As I said I reject all religion so this is not me picking out one religion. Armstrong comments that since the 9/11 attacks on New York there has been an increase in unconscious prejudice towards Islam, this is true but at the end of the day every Muslim has to be blamed for this. I will tell you why, it’s because there is a sense that fundamentalist are the ones to blame, this is not the case. It is the moderate believers that are the origins for fundamentalists, if there were not moderates then there would be no fundamentalists. Most holy books are bases of violence that is how they have survived all this time, it’s the moderate approach that allows for the immoderate to use the process. Let’s go back to the idea of religion being used for political means and the case of the cleric stopping the polio vaccine. If we assume that this was just a political move, how did the cleric get support and power to perform these political acts? The answer can only be that religion, even those that of moderate religion supported this cleric because they thought the cleric being closer to God & performing his will and the respect that religion teaches about its own religious teachers. If those two things were not in place the power of one man would have been significantly reduced. Moderate religious people cause more harm than fundamentalists do, that is true across all Abrahamic religions. Look at priests and there abuse of children within the Catholic Church, they were able to do this because people gave priests the power and in turn disempowered themselves & their children. So while I accept that most religious people can be kind and the situation is far more complex than I’m presenting here, my perceptions are valid.

The west has always been Islamophobic, still at least in the UK people have been religion’o’phobic for a long while. Consider the difference between George Bush and Tony Blair, George Bush has tried to move away from religious wars against people to just wars against evil regimes. Religious statements have tip toed into Bush’s comments quite often. Tony Blair had to wait until he left office until he came out about his conversion to Catholicism, the British are suspect of religion and so they should be.
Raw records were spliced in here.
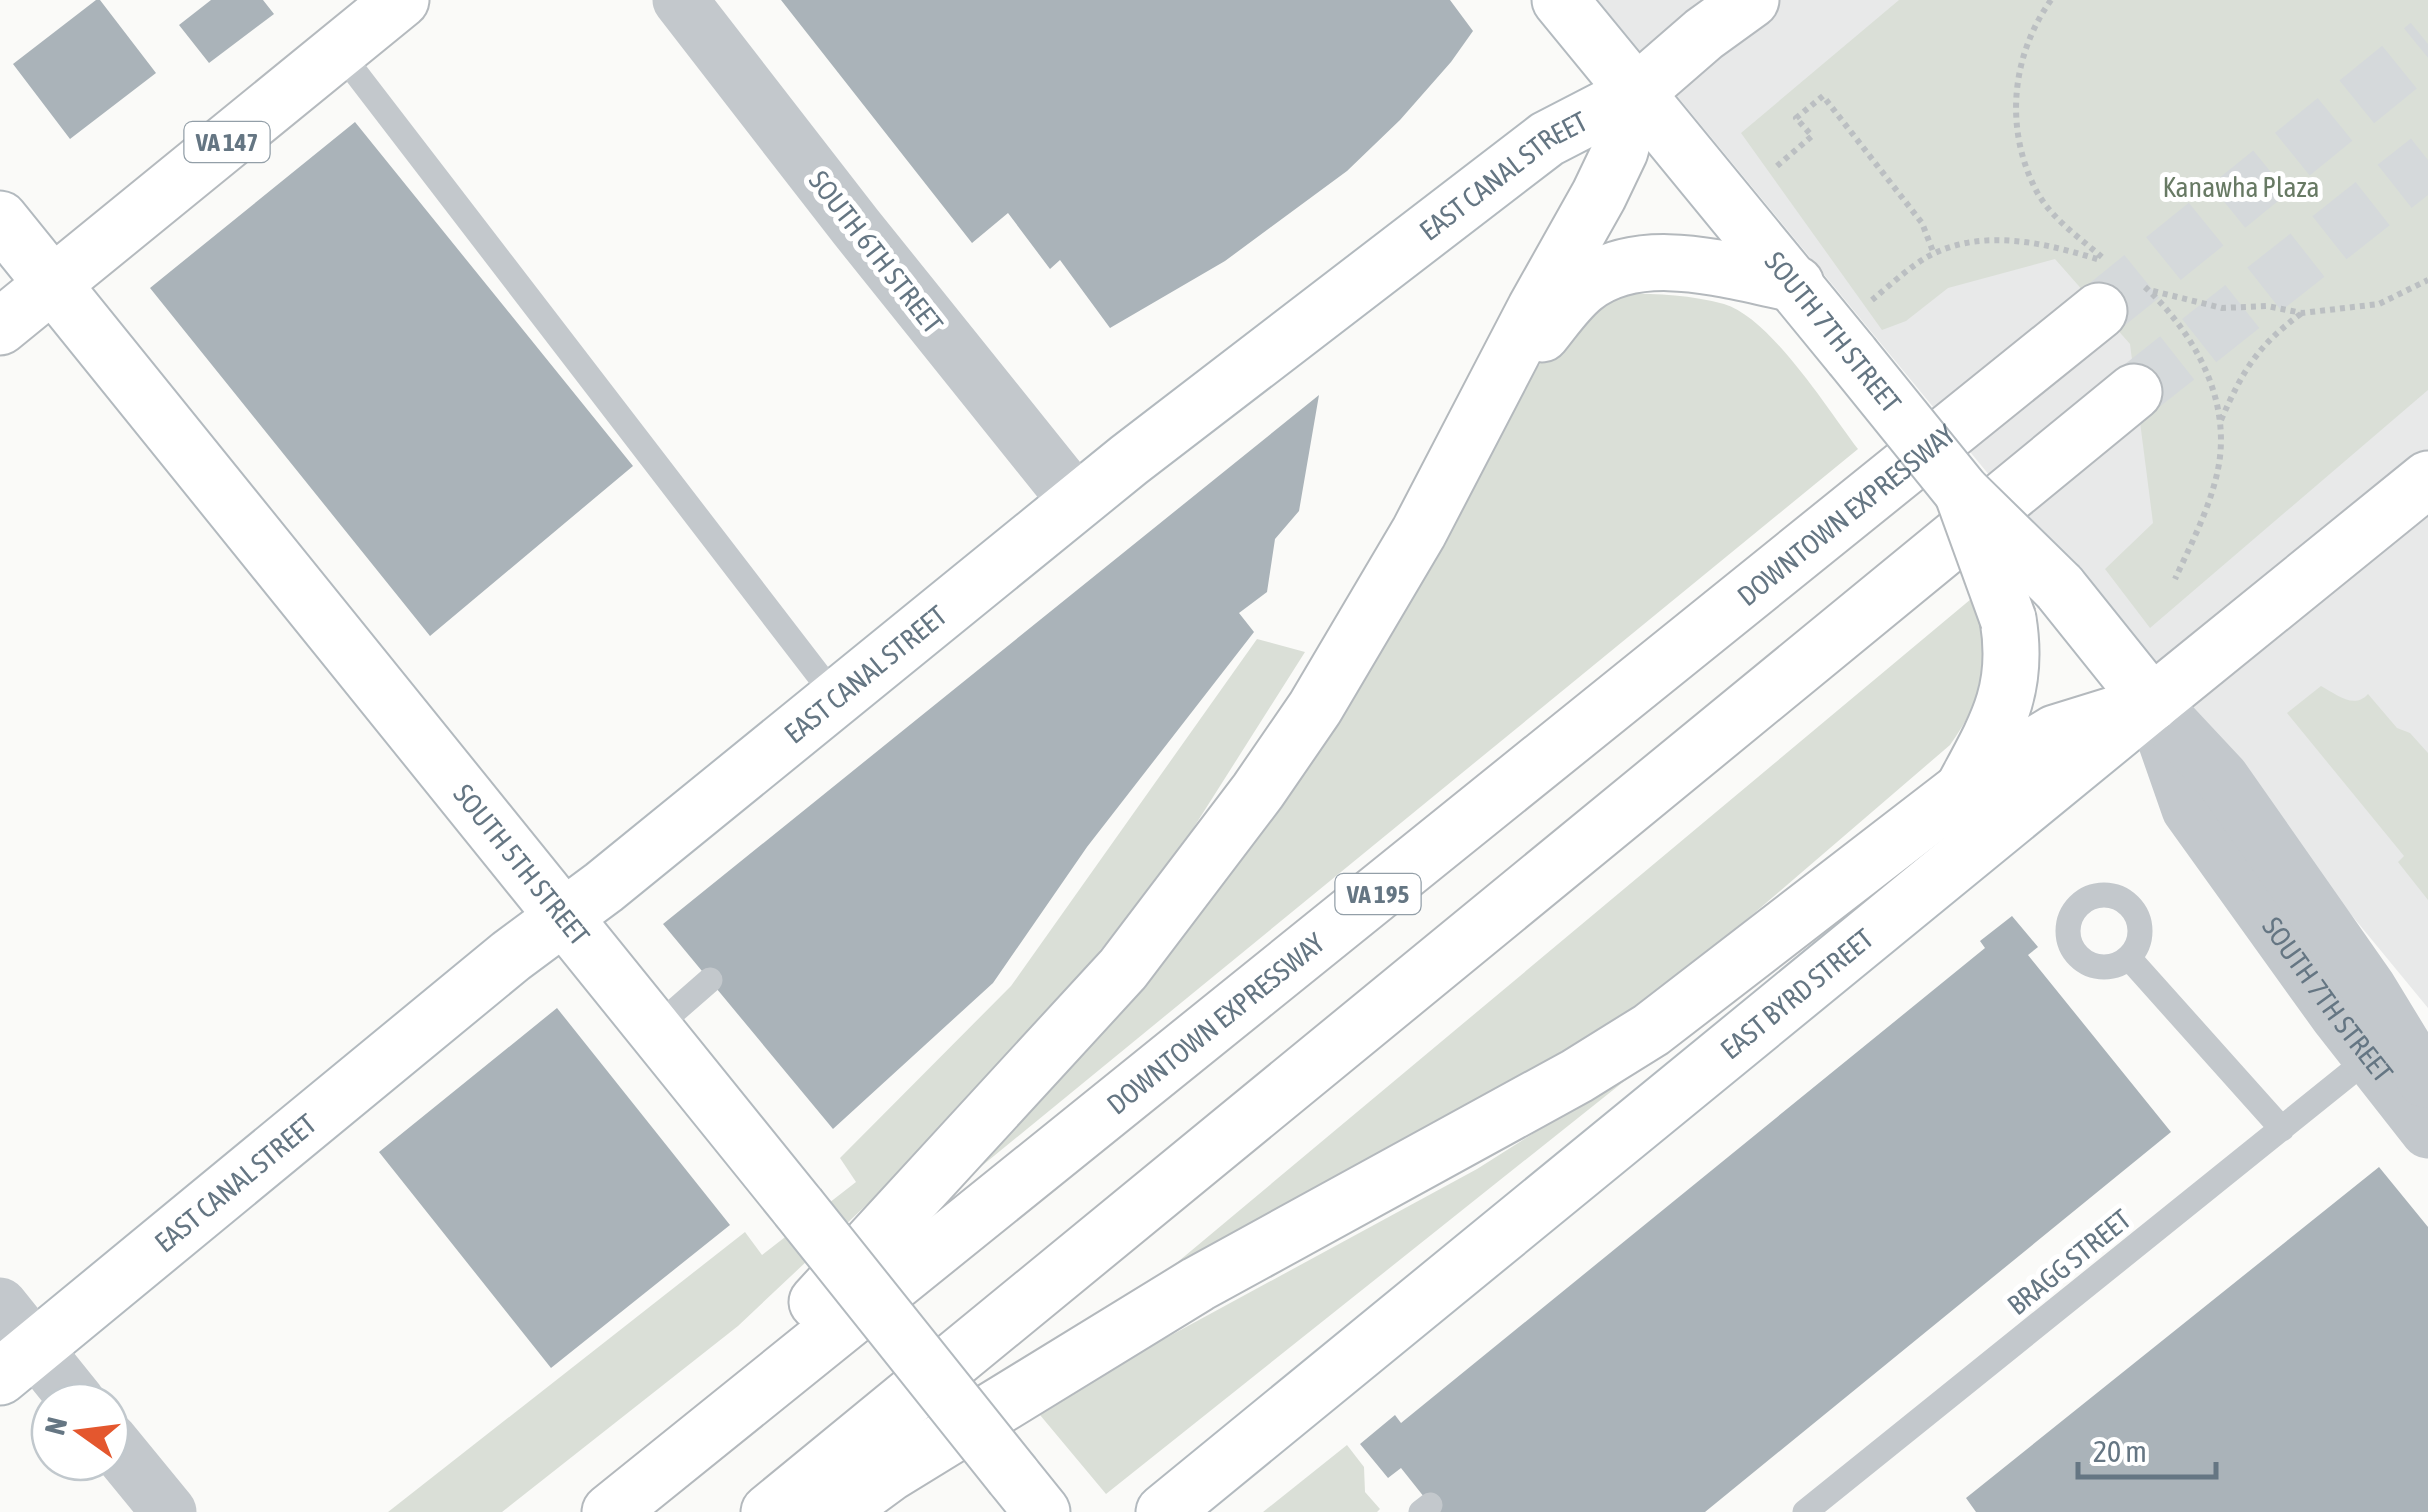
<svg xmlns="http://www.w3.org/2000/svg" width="2428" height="1512" font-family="'Asap Condensed',sans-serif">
  <rect width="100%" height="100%" fill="#fafaf8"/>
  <!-- built -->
  <path fill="#e8e9e9" d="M1598,0H2428V1008Z"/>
  <!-- green -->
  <path fill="#dadfd7" d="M1899,0H2428V390L2150,628L2105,569L2153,523L2130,344L2055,259L1948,288L1906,321L1882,330L1741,133Z
    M1625,293C1658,294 1692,295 1724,304C1771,318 1828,410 1858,449L945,1196L1350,693L1474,486L1537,368L1562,333L1587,308Z
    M1971,599C1976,611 1982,624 1985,636C1994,675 1971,715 1950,745L1653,1000L1143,1291Z
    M1257,639L1305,652L1175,857L1108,941L948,1128L738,1326L502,1512H388L745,1232L762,1255L856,1182L840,1158L1011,986Z
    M2321,686C2336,694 2354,710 2368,694L2397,728L2410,733L2428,753V900L2398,862L2404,856L2287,713Z
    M1657,1055L1106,1494L1040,1415L1153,1345L1477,1169Z
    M1347,1445L1364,1467L1365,1492L1380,1509L1377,1512H1263Z"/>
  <!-- building -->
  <path fill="#aab3b9" d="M96,0H100L156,73L70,139L13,64Z
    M211,0H263L274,14L209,63L179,25Z
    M781,0H1450L1473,31L1451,62L1400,120L1347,171L1225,261L1110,328L1060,260L1050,269L1008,213L972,243Z
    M355,122L633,466L430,636L150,288Z
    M1319,395L1299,511L1275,539L1267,592L1239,613L1254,632L1087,847L993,983L833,1129L663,924Z
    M2012,916L2038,947L2028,955L2171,1132L1705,1512H1436L1401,1468L1388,1478L1360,1444L1395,1415L1401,1423L1985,948L1980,941Z
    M557,1008L730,1225L551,1368L379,1152Z
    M2379,1167L2428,1227V1512H1976L1966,1498Z"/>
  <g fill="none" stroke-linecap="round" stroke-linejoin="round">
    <!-- motorway-tunnel -->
    <path stroke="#d5d9db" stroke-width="55" stroke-dasharray="55 28" stroke-linecap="butt" d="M2099,311L2428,44
      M2134,392L2428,160"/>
    <defs>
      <g id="secondary">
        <path d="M1560,0L1852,356"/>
        <path id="s2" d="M0,219L798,1207"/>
        <path id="s3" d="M0,1377L511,956L604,887L1129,460L1547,139L1636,93"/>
        <path d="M1013,1476L1042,1512"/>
        <path id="s4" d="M1164,1512L2152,703L2059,587"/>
      </g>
      <path id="primary" d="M1636,93L1704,34L1751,0
        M0,327L401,0
        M2152,703L2428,479"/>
      <g id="motorway">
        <path d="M1542,334C1555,318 1567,300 1583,287C1641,241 1731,272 1796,284"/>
        <path d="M1964,787C1996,727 2020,690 2008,619"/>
        <path d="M817,1302L1123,969L1258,791L1315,708L1419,532L1535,309L1599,195L1620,151L1636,93"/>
        <path id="s5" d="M610,1512L2099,311"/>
        <path d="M769,1512L2134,392"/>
        <path d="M837,1512L890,1473L1198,1284L1577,1076L1651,1030L1962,790L2055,733L2152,703"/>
      </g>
    </defs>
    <!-- secondary casing -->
    <use href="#secondary" stroke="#b3babf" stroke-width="59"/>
    <!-- primary casing -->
    <use href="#primary" stroke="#b5babe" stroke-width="59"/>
    <!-- motorway casing -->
    <use href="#motorway" stroke="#b4b9bd" stroke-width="59"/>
    <!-- path -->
    <path stroke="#bbbfc2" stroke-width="6" stroke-dasharray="5 5" stroke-linecap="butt" d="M2051,0C2011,56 2004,130 2037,192C2052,219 2080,238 2103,258
      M1777,166L1812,136L1796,118L1823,96L1922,223L1934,254
      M2145,287C2193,332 2230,396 2219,464C2212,504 2192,542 2175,579
      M2153,291L2222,308L2267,306L2302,313L2379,304L2428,280
      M1872,300C1889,286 1907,269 1927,257C1981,227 2046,243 2100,260
      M2221,420C2243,370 2258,345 2302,313"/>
    <!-- service -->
    <path stroke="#c3c8cc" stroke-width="25" d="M339,51L837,699
      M2068 931a36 36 0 1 1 72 0a36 36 0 1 1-72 0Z
      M2129,958L2282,1129
      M654,1029L710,980
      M1421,1512L1430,1505
      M1805,1512L2369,1058"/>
    <!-- tertiary -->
    <g stroke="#c3c8cc" stroke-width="55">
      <path d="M680,0L856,227L1076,501"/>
      <path id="s1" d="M2152,703L2189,809L2337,1015L2428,1131"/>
      <path d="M2164,716L2222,778L2369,988L2425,1080"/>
      <path d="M0,1305L78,1402"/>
      <path d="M110,1440L169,1512"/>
    </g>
    <!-- secondary -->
    <use href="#secondary" stroke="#fff" stroke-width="55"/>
    <!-- primary -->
    <use href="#primary" stroke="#fff" stroke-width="55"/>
    <!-- motorway -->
    <use href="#motorway" stroke="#fff" stroke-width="55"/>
    <defs>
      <path id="secondary-bridge" d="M1852,356L1962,492L2059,587
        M798,1207L1013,1476"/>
      <path id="motorway-bridge" d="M1962,492L2008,619"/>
    </defs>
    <!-- secondary-bridge casing -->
    <use href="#secondary-bridge" stroke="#b3babf" stroke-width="59" stroke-linecap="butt"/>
    <!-- motorway-bridge casing -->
    <use href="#motorway-bridge" stroke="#b4b9bd" stroke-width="59" stroke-linecap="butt"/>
    <!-- secondary-bridge -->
    <use href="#secondary-bridge" stroke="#fff" stroke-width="55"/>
    <!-- motorway-bridge -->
    <use href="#motorway-bridge" stroke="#fff" stroke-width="55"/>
  </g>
  <g text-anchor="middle" stroke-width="10" stroke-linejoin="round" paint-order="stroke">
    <!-- shield labels -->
    <g fill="#fff" stroke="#939fa8" stroke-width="2.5">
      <rect x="184.5" y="122" width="85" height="40" rx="8"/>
      <rect x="1335.5" y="874" width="85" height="40" rx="8"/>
    </g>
    <g font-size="25" font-weight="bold" fill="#657683">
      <text x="227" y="151">VA 147</text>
      <text x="1378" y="903">VA 195</text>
    </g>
    <!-- street labels -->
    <g font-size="28" fill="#657683" stroke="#fff">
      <text dy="10" stroke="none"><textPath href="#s3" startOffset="1925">EAST CANAL STREET</textPath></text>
      <text transform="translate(876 252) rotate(52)" y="10">SOUTH 6TH STREET</text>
      <text transform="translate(1833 332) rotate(51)" y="10">SOUTH 7TH STREET</text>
      <text dy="10" stroke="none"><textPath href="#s5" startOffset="1588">DOWNTOWN EXPRESSWAY</textPath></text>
      <text dy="10" stroke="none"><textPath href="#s3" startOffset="1115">EAST CANAL STREET</textPath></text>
      <text dy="10" stroke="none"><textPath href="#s2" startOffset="830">SOUTH 5TH STREET</textPath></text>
      <text dy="10" stroke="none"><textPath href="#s4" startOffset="818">EAST BYRD STREET</textPath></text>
      <text dy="10" stroke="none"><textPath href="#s1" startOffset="348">SOUTH 7TH STREET</textPath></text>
      <text dy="10" stroke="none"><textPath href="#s5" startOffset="778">DOWNTOWN EXPRESSWAY</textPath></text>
      <text dy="10" stroke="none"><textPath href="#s3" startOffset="305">EAST CANAL STREET</textPath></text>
      <text transform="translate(2069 1262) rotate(-39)" y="10">BRAGG STREET</text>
    </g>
    <!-- park labels -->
    <g font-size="28" fill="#687a64" stroke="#fff">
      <text x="2241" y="197">Kanawha Plaza</text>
    </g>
  </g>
  <!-- north arrow -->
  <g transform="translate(80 1432) rotate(284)"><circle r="48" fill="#ffffff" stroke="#c1c8cd" stroke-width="2.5"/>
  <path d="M0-8L18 38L0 25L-18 38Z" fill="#e4572e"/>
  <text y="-15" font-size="28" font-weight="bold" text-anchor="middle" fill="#657683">N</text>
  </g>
  <!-- scale -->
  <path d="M2078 1462v15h138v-15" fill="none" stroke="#657683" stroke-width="5"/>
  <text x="2093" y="1462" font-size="30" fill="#657683" stroke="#ffffff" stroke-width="8" paint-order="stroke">20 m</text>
</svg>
Still for the average person on the street in the UK after the recent London suicide bombings they are more phobic than perhaps they were before because all they see is the death Islam can cause. This might be a natural reaction, even if it is not a correct one and it will repair itself with time. If you were to ask me I am more scared if Islamic countries or the USA on the bases of its religious intent directing its action, I would have to be honest and say I am more scared of the Christian USA than any Islamic countries. Both however, are justifiable as violent religions. I don’t agree with Armstrong on many things.